It is already documented in an earlier study that women suffer allergic reactions to their spouse's seminal fluid.
Men may be allergic to their own semen
Now the novel study by Dutch researchers is suggesting that men who experience flu-like symptoms after ejaculating may be allergic to their own semen, according to Daily Mail.
This mysterious disorder is known as post orgasmic illness syndrome or POIS, which causes flu-like symptoms including fever, runny nose, stinging eyes, and sudden intense fatigue after an orgasm. These symptoms can last for up to a week.
The condition has been documented in medical journals since 2002, but little was known about what caused it and how it could be treated, reports the British tabloid.
The Dutch researchers published two studies in the 'Journal of Sexual Medicine' which demonstrate that the syndrome was allergic in nature and that it might be possible to make men prone to the problem.
To reach their findings, Marcel Waldinger, a professor of sexual psychopharmacology at Utrecht University in the Netherlands, and his colleagues studied 45 men with POIS.

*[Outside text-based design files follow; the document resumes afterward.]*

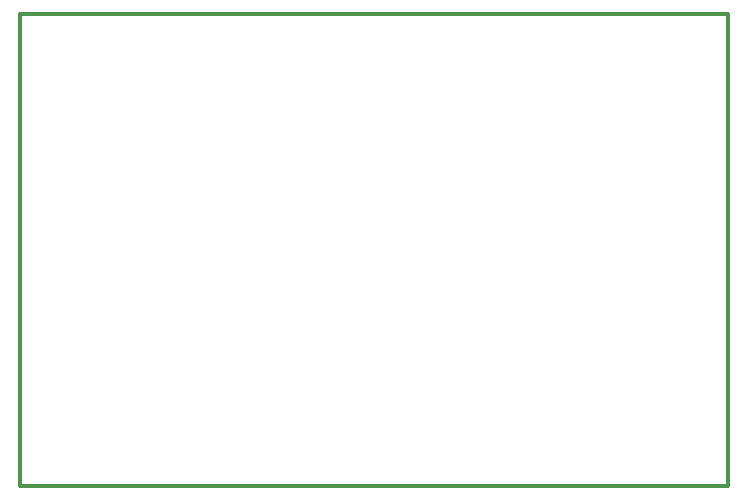
<source format=gko>
G04*
G04 #@! TF.GenerationSoftware,Altium Limited,Altium Designer,21.0.8 (223)*
G04*
G04 Layer_Color=16711935*
%FSLAX24Y24*%
%MOIN*%
G70*
G04*
G04 #@! TF.SameCoordinates,8C0F5777-7222-4B99-86F0-090FC40BF16C*
G04*
G04*
G04 #@! TF.FilePolarity,Positive*
G04*
G01*
G75*
%ADD11C,0.0118*%
D11*
X0Y0D02*
Y15748D01*
X23622D01*
Y0D02*
Y15748D01*
X0Y0D02*
X23622D01*
M02*

</source>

After the analysis, Waldinger and co-researchers noticed that the men did not reported sickness after masturbating without ejaculating. But the men whose semen moved from the testes, became ill, sometimes rapidly.
“They didn't feel ill when they masturbated without ejaculating, but as soon as the semen came from the testes... after that they became ill, sometimes within just a few minutes,” Daily quoted Waldinger as saying.

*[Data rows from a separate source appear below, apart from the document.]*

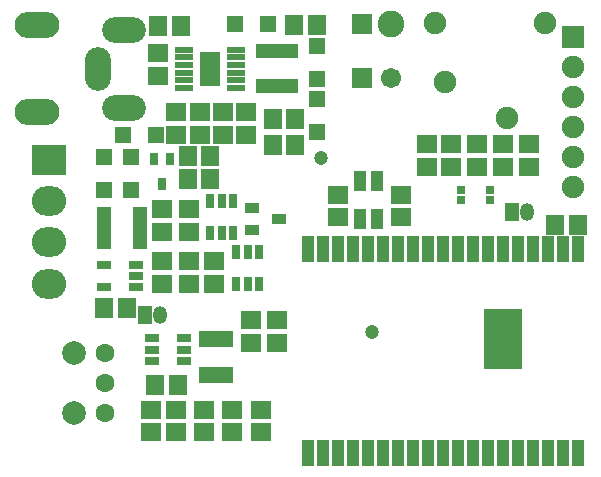
<source format=gbr>
G04 DipTrace 3.3.1.3*
G04 TopMask.gbr*
%MOIN*%
G04 #@! TF.FileFunction,Soldermask,Top*
G04 #@! TF.Part,Single*
%AMOUTLINE1*
4,1,4,
0.027638,-0.027638,
-0.027638,-0.027638,
-0.027638,0.027638,
0.027638,0.027638,
0.027638,-0.027638,
0*%
%ADD53C,0.08905*%
%ADD93C,0.047402*%
%ADD95R,0.126142X0.204882*%
%ADD97R,0.043465X0.086772*%
%ADD99C,0.078898*%
%ADD101C,0.06315*%
%ADD103R,0.031654X0.051339*%
%ADD105R,0.071024X0.118268*%
%ADD107R,0.06315X0.019843*%
%ADD113R,0.051339X0.031654*%
%ADD117R,0.027717X0.027717*%
%ADD119R,0.027717X0.041496*%
%ADD121R,0.04937X0.033622*%
%ADD123R,0.051339X0.14189*%
%ADD125R,0.114331X0.053307*%
%ADD127R,0.14189X0.051339*%
%ADD131O,0.047402X0.059213*%
%ADD133R,0.047402X0.059213*%
%ADD139O,0.114331X0.098583*%
%ADD141R,0.114331X0.098583*%
%ADD143C,0.067402*%
%ADD145R,0.067402X0.067402*%
%ADD147R,0.074961X0.074961*%
%ADD149C,0.074961*%
%ADD151O,0.149764X0.086772*%
%ADD153O,0.086772X0.145827*%
%ADD155O,0.145827X0.086772*%
%ADD157R,0.039528X0.071024*%
%ADD161R,0.055276X0.055276*%
%ADD163R,0.059213X0.067087*%
%ADD165R,0.067087X0.059213*%
%ADD171OUTLINE1*%
%FSLAX26Y26*%
G04*
G70*
G90*
G75*
G01*
G04 TopMask*
%LPD*%
D93*
X1463724Y1457008D3*
X1633016Y878268D3*
D165*
X1314118Y917638D3*
Y842835D3*
D163*
X920417Y1897953D3*
X995220D3*
D165*
X1058213Y1610551D3*
Y1535748D3*
D163*
X1373173Y1901890D3*
X1447976D3*
X1377110Y1500315D3*
X1302307D3*
X2243252Y1236535D3*
X2318055D3*
D165*
X2070024Y1429449D3*
Y1504252D3*
D163*
X739315Y957008D3*
X814118D3*
D165*
X932228Y1287717D3*
Y1212913D3*
X1105457Y1114488D3*
Y1039685D3*
X1164512Y618425D3*
Y543622D3*
X1227504Y917638D3*
Y842835D3*
D163*
X909449Y700988D3*
X984252D3*
D165*
X1262937Y618425D3*
Y543622D3*
X1073961Y618425D3*
Y543622D3*
X920417Y1732598D3*
Y1807402D3*
D161*
X739315Y1350709D3*
Y1460945D3*
X1286559Y1905827D3*
X1176323D3*
X1447976Y1831024D3*
Y1720787D3*
Y1543622D3*
Y1653858D3*
X829866Y1460945D3*
Y1350709D3*
D157*
X1593646Y1256220D3*
Y1382205D3*
X1648764Y1256220D3*
Y1382205D3*
D171*
X802308Y1533783D3*
X912545D3*
D155*
X806244Y1626299D3*
D153*
X719630Y1756220D3*
D155*
X806244Y1886142D3*
D151*
X514906Y1901890D3*
Y1610551D3*
D149*
X2207819Y1909764D3*
X2081835Y1590866D3*
X1877110Y1712913D3*
X1841677Y1909764D3*
D147*
X2302307Y1862520D3*
D149*
Y1762520D3*
Y1662520D3*
Y1562520D3*
Y1462520D3*
Y1362520D3*
D145*
X1597585Y1724724D3*
D143*
X1696005D3*
D141*
X554276Y1453071D3*
D139*
Y1315276D3*
Y1177480D3*
Y1039685D3*
D133*
X875732Y935945D3*
D131*
X925732D3*
D133*
X2098764Y1279843D3*
D131*
X2148764D3*
D145*
X1597585Y1903856D3*
D53*
X1696005D3*
D127*
X1314118Y1815276D3*
Y1697165D3*
D125*
X1113331Y854646D3*
Y736535D3*
D123*
X739336Y1224724D3*
X857446D3*
D121*
X1231441Y1291654D3*
Y1216850D3*
X1321992Y1254252D3*
D119*
X957822Y1455039D3*
X906635D3*
X932228Y1372362D3*
D165*
X980524Y618425D3*
Y543622D3*
X895328D3*
Y618425D3*
X979472Y1610551D3*
Y1535748D3*
X1518843Y1334961D3*
Y1260157D3*
X1727504Y1334961D3*
Y1260157D3*
D163*
X1377110Y1586929D3*
X1302307D3*
D165*
X1213724Y1535748D3*
Y1610551D3*
X1136953Y1535748D3*
Y1610551D3*
X1022780Y1287717D3*
Y1212913D3*
D163*
X1018843Y1388110D3*
X1093646D3*
D165*
X1022780Y1114488D3*
Y1039685D3*
X2156638Y1504252D3*
Y1429449D3*
X1983409D3*
Y1504252D3*
X1814118D3*
Y1429449D3*
X1896795D3*
Y1504252D3*
X932228Y1114488D3*
Y1039685D3*
D163*
X1093646Y1464882D3*
X1018843D3*
D117*
X2026717Y1350709D3*
Y1319213D3*
X1928291D3*
Y1350709D3*
D113*
X1006213Y782004D3*
Y819406D3*
Y856807D3*
X899913D3*
Y819406D3*
Y782004D3*
D107*
X1007031Y1819213D3*
Y1793622D3*
Y1768031D3*
Y1742441D3*
Y1716850D3*
Y1691260D3*
X1180260D3*
Y1716850D3*
Y1742441D3*
Y1768031D3*
Y1793622D3*
Y1819213D3*
D105*
X1093646Y1755236D3*
D103*
X1180260Y1039685D3*
X1217661D3*
X1255063D3*
Y1145984D3*
X1217661D3*
X1180260D3*
D101*
X741283Y606614D3*
Y706614D3*
Y806614D3*
D99*
X638134Y606614D3*
Y806614D3*
D97*
X2318055Y1153858D3*
X2268055Y1154252D3*
X2218055D3*
X2168055D3*
X2118055D3*
X2068055D3*
X2018055D3*
X1968055D3*
X1918055D3*
X1868055D3*
X1818055D3*
X1768055D3*
X1718055D3*
X1668055D3*
X1668436Y476218D3*
X1718436D3*
X1768436D3*
X1818434D3*
X1868436D3*
X1418436D3*
X1468436D3*
X1518436D3*
X1568436D3*
X1618436D3*
X1918094Y476220D3*
X1968094D3*
X2018094D3*
X2068094D3*
X2118094D3*
X2168094D3*
X2218094D3*
X2268094D3*
X2318094D3*
D95*
X2069945Y853858D3*
D97*
X1618395Y1154248D3*
X1568395D3*
X1518395D3*
X1468395D3*
X1418395D3*
D103*
X1168449Y1315276D3*
X1131047D3*
X1093646D3*
Y1208976D3*
X1131047D3*
X1168449D3*
D113*
X845614Y1027874D3*
Y1065276D3*
Y1102677D3*
X739315D3*
Y1027874D3*
M02*

</source>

Thirty-three men of the study subjects agreed to undergo a standard skin-prick allergy test using a diluted form of their own semen.
Allergic reaction demonstrated
Of those, 29, or 88 percent, showed a positive allergic reaction, indicating an auto-immune response, or allergic reaction.

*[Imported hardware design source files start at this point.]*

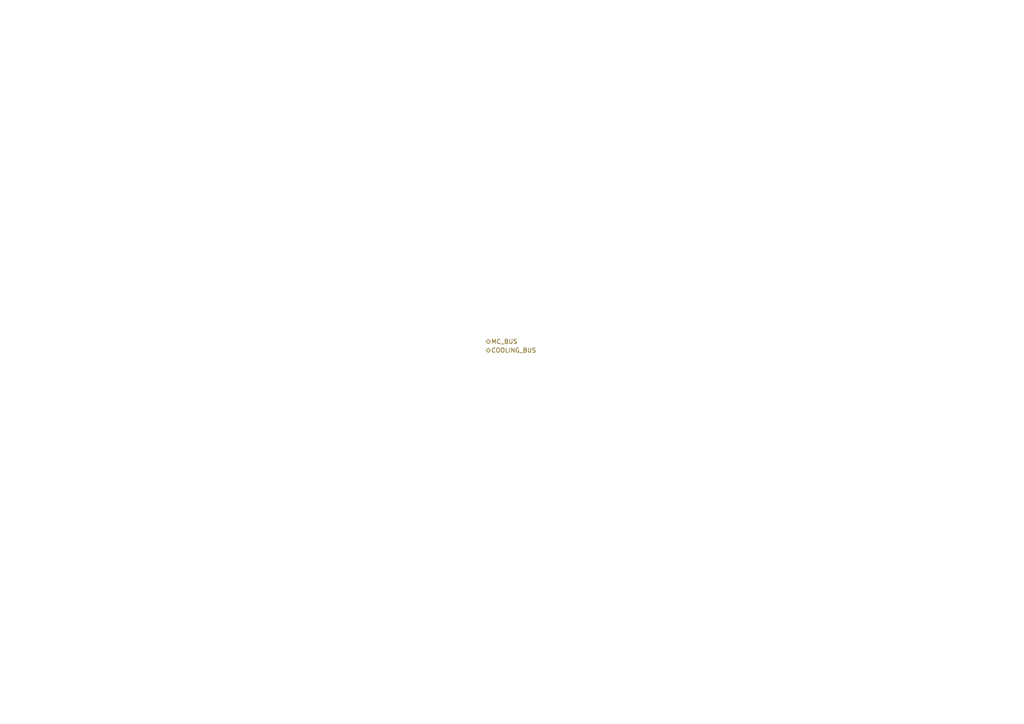
<source format=kicad_sch>
(kicad_sch (version 20211123) (generator eeschema)

  (uuid fe8fb3de-32b1-4c95-9f47-ecc8e624f2d2)

  (paper "A4")

  (title_block
    (title "LV Subsystem interconnections")
    (date "2022-03-16")
    (rev "0.1")
    (company "Oxford University Racing")
    (comment 1 "Hugo Berg, Becky Hu, Lianfeng Shi")
    (comment 2 "Electronics team")
  )

  


  (hierarchical_label "MC_BUS" (shape tri_state) (at 140.97 99.06 0)
    (effects (font (size 1.27 1.27)) (justify left))
    (uuid 1478d5d2-c259-4060-8fc1-4681499cb25a)
  )
  (hierarchical_label "COOLING_BUS" (shape tri_state) (at 140.97 101.6 0)
    (effects (font (size 1.27 1.27)) (justify left))
    (uuid 79a7f78e-7fa7-45d7-9484-f56ae10eb017)
  )
)

</source>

In the second study, Waldinger and his team used what is known as hyposensitization therapy- a well-known technique for treating allergies, on two of the volunteers.
They first injected the two men with very dilute solutions of their own semen, then over a period of months with more concentrated forms.
The team found that, after periods of one and three years, the men showed a significant reduction in their POIS symptoms. The researchers are now treating more patients, Waldinger said.
The researchers found that, after period of one and three years, the men showed a significant reduction in their POIS symptoms.
Waldinger’s team is now treating more POIS patients with hyposensitisation therapy, the researchers wrote in the journal.